*EXERCISE*
Please pull out the stretch of the listing from the line containing "Image attached. Where" through the end of the listing, copying those lines without any change.

-- Start of DATASET --

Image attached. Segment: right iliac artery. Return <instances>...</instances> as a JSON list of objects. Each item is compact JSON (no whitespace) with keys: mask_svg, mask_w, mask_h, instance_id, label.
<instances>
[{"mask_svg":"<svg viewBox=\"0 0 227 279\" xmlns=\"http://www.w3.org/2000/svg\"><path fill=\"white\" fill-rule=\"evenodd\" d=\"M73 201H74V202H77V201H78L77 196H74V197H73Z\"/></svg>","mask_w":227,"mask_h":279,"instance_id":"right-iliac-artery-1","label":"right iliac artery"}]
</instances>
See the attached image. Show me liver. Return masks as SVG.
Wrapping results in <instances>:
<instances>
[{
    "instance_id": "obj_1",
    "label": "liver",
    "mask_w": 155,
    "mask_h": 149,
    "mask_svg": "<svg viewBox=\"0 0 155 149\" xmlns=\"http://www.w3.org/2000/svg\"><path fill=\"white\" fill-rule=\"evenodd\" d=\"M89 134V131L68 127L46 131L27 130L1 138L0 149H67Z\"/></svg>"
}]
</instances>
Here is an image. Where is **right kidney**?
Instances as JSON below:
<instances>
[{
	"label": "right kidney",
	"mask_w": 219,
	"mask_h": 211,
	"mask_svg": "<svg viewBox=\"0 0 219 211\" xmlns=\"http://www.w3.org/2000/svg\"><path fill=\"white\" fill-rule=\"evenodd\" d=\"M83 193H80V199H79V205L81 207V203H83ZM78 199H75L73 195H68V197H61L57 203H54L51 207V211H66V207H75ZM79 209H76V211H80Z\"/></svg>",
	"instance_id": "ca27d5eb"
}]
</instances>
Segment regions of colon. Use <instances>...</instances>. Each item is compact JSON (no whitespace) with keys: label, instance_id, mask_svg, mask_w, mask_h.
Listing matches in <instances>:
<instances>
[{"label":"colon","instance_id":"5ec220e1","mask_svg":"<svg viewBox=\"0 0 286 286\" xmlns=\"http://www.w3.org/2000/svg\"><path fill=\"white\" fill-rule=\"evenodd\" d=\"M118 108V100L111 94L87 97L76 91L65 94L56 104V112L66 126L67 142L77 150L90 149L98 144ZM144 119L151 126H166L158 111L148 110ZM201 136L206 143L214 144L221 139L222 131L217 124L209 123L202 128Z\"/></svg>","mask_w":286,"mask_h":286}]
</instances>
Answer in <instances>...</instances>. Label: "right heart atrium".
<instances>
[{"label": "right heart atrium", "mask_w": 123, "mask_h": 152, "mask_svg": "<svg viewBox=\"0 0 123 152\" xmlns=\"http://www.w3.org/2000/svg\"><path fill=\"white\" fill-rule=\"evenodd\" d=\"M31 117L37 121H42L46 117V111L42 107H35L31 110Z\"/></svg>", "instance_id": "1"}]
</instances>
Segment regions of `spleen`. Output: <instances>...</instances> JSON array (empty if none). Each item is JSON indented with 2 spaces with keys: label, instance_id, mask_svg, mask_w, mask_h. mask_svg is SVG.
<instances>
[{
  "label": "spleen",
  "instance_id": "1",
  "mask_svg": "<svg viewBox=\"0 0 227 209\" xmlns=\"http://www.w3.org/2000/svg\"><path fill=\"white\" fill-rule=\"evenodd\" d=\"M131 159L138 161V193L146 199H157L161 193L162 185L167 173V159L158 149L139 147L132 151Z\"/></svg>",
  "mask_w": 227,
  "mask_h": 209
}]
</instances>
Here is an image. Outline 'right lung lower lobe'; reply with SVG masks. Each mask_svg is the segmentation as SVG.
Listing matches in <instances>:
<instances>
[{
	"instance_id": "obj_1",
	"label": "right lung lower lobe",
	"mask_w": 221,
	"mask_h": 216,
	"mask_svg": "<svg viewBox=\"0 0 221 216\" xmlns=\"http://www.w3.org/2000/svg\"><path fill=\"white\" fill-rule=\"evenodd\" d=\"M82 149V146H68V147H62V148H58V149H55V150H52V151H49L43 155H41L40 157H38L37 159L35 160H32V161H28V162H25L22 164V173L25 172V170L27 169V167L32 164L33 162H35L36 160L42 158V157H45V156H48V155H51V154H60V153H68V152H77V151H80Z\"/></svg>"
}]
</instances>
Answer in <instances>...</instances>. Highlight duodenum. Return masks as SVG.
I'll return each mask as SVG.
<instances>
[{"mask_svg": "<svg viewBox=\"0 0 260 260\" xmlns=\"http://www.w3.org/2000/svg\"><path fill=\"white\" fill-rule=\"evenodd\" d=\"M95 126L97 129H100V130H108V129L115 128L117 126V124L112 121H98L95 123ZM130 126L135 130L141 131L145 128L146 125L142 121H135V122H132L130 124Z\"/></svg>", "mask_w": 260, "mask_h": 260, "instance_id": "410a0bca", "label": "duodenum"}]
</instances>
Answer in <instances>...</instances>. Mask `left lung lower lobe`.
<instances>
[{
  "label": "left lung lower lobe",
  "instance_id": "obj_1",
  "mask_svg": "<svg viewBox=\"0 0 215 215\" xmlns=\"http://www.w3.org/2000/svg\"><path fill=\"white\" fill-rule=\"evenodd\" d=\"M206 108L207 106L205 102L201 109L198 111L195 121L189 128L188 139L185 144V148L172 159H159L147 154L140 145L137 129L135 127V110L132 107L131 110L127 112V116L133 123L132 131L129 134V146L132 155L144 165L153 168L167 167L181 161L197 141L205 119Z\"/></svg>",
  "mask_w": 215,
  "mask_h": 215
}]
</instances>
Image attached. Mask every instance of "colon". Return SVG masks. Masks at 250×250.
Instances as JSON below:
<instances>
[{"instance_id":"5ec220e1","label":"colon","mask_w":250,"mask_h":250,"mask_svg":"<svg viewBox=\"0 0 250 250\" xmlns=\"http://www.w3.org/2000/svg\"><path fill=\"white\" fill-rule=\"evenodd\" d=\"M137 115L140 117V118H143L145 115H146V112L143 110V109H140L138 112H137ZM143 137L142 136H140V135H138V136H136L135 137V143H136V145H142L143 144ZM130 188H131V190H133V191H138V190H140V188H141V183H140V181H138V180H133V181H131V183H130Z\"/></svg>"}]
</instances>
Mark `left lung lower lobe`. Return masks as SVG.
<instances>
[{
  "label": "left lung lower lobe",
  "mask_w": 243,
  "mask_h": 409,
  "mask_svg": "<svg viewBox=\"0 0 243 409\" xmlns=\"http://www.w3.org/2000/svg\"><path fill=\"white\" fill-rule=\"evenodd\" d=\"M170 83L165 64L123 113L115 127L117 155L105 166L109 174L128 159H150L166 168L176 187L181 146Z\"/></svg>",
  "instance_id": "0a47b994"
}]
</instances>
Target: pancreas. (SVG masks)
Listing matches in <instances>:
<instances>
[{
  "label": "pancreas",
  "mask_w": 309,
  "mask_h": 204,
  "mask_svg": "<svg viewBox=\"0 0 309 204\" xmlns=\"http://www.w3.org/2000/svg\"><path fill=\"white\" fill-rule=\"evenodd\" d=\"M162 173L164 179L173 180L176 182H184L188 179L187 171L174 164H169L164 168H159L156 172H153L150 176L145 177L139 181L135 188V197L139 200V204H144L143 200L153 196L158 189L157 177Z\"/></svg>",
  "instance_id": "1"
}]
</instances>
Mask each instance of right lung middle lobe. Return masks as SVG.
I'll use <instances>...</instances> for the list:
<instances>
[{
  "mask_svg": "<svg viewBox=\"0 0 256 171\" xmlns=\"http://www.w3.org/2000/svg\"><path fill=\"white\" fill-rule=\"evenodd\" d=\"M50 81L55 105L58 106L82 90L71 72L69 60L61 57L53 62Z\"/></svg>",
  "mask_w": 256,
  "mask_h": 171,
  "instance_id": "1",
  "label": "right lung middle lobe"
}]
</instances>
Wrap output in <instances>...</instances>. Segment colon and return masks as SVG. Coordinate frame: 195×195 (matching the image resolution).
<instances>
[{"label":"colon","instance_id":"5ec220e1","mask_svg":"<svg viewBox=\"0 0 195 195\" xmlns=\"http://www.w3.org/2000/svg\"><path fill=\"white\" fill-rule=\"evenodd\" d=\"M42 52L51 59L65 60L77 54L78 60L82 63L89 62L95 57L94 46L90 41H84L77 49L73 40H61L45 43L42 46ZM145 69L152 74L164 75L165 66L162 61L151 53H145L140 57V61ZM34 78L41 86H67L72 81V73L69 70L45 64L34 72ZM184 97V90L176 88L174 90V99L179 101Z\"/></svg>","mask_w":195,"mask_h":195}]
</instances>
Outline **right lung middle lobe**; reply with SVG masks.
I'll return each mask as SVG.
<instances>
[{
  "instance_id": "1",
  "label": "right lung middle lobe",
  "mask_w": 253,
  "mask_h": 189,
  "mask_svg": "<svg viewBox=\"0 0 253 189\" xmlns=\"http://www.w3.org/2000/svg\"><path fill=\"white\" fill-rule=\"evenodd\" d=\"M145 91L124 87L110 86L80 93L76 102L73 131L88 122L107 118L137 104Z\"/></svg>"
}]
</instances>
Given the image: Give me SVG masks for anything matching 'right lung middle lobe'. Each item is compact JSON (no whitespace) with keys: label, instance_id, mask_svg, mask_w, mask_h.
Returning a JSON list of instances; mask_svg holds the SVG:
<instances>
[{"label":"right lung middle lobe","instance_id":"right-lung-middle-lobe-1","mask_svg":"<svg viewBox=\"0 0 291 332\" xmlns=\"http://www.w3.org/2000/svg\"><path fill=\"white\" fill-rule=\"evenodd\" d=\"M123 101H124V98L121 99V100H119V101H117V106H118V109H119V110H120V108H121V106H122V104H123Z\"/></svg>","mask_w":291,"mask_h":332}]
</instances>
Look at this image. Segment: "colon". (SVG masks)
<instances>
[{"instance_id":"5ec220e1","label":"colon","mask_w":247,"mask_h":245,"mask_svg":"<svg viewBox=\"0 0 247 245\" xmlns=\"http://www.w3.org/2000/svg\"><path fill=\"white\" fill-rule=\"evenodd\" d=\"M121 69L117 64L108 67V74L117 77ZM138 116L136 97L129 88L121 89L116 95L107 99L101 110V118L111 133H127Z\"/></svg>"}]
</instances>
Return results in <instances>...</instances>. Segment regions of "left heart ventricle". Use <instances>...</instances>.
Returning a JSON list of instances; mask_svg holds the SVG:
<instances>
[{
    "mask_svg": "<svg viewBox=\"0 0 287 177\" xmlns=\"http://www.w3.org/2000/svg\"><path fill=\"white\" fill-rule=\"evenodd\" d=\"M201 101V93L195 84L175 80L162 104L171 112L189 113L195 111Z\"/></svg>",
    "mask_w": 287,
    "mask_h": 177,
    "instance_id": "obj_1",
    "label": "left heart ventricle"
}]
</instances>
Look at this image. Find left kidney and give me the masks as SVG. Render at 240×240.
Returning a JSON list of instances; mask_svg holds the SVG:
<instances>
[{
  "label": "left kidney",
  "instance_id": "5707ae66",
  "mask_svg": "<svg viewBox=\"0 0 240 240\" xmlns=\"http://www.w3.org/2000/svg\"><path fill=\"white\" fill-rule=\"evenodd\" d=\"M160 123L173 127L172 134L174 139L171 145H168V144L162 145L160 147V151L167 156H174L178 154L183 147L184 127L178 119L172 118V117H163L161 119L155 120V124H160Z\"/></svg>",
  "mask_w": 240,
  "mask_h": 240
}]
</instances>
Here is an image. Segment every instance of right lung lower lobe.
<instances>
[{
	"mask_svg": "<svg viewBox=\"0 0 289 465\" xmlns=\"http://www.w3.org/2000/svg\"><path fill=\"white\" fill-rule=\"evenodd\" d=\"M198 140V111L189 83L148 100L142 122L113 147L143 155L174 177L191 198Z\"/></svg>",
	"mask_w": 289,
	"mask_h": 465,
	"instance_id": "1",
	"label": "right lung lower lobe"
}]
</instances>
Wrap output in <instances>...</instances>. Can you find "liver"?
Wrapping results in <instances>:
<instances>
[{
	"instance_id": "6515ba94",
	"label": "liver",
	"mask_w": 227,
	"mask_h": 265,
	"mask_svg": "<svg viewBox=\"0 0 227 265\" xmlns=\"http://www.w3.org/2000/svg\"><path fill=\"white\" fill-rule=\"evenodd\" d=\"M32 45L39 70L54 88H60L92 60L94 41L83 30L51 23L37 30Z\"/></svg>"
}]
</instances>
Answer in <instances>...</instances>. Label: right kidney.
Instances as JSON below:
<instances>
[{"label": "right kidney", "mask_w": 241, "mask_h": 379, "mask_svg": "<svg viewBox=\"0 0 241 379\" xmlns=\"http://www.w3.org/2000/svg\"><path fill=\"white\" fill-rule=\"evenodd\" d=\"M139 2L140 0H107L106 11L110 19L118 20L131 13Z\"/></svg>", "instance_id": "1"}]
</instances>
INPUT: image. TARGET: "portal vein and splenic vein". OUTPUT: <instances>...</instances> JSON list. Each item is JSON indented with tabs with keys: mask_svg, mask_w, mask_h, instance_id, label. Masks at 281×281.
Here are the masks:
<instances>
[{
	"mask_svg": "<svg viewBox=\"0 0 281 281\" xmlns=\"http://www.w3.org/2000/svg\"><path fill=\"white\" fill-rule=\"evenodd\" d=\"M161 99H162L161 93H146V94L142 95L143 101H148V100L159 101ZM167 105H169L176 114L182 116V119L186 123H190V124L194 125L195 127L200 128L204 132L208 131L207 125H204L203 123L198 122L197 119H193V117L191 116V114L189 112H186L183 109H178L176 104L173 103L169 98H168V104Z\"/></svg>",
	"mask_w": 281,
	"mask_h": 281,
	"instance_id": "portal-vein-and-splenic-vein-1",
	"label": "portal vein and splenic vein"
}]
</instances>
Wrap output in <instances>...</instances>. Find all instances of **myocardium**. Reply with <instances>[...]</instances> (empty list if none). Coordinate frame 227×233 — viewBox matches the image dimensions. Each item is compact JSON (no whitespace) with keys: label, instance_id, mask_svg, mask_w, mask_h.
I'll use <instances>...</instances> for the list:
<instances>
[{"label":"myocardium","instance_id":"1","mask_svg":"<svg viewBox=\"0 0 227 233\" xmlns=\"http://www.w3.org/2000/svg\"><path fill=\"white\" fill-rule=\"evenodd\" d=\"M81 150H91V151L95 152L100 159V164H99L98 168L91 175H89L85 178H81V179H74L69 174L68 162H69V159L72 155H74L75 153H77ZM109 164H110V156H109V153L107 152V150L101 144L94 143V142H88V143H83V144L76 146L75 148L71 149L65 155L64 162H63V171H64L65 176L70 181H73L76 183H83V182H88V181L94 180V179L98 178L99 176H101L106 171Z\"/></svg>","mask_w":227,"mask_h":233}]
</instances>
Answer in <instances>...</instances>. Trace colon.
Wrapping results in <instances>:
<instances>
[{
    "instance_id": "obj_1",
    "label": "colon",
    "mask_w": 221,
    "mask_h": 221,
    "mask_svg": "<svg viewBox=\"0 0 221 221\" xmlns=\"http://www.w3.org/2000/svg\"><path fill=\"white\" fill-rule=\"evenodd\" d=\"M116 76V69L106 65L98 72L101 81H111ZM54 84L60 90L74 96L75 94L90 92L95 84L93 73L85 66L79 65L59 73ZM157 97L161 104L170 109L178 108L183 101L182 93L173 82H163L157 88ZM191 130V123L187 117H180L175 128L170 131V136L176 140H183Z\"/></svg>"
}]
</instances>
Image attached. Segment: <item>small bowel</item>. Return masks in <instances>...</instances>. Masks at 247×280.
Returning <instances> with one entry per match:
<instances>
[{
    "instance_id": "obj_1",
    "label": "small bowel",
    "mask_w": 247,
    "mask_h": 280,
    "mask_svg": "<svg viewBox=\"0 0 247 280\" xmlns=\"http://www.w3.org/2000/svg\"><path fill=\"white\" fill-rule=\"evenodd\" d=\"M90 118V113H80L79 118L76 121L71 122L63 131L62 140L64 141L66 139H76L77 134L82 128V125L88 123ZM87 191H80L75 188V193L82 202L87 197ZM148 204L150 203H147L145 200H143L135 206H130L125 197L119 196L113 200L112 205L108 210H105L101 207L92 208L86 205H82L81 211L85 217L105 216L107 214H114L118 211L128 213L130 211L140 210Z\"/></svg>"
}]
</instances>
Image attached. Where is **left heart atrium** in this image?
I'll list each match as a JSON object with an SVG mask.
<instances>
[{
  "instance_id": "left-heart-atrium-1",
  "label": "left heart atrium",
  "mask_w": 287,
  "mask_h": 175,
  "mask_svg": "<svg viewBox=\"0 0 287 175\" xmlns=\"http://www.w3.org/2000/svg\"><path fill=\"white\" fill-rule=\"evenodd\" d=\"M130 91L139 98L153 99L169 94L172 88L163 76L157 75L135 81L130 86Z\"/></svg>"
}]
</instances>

-- End of DATASET --

*WRITTEN RESPONSE*
Image attached. Where is **left heart atrium** in this image?
I'll list each match as a JSON object with an SVG mask.
<instances>
[{
  "instance_id": "left-heart-atrium-1",
  "label": "left heart atrium",
  "mask_w": 287,
  "mask_h": 175,
  "mask_svg": "<svg viewBox=\"0 0 287 175\" xmlns=\"http://www.w3.org/2000/svg\"><path fill=\"white\" fill-rule=\"evenodd\" d=\"M130 91L139 98L153 99L169 94L172 88L163 76L157 75L135 81L130 86Z\"/></svg>"
}]
</instances>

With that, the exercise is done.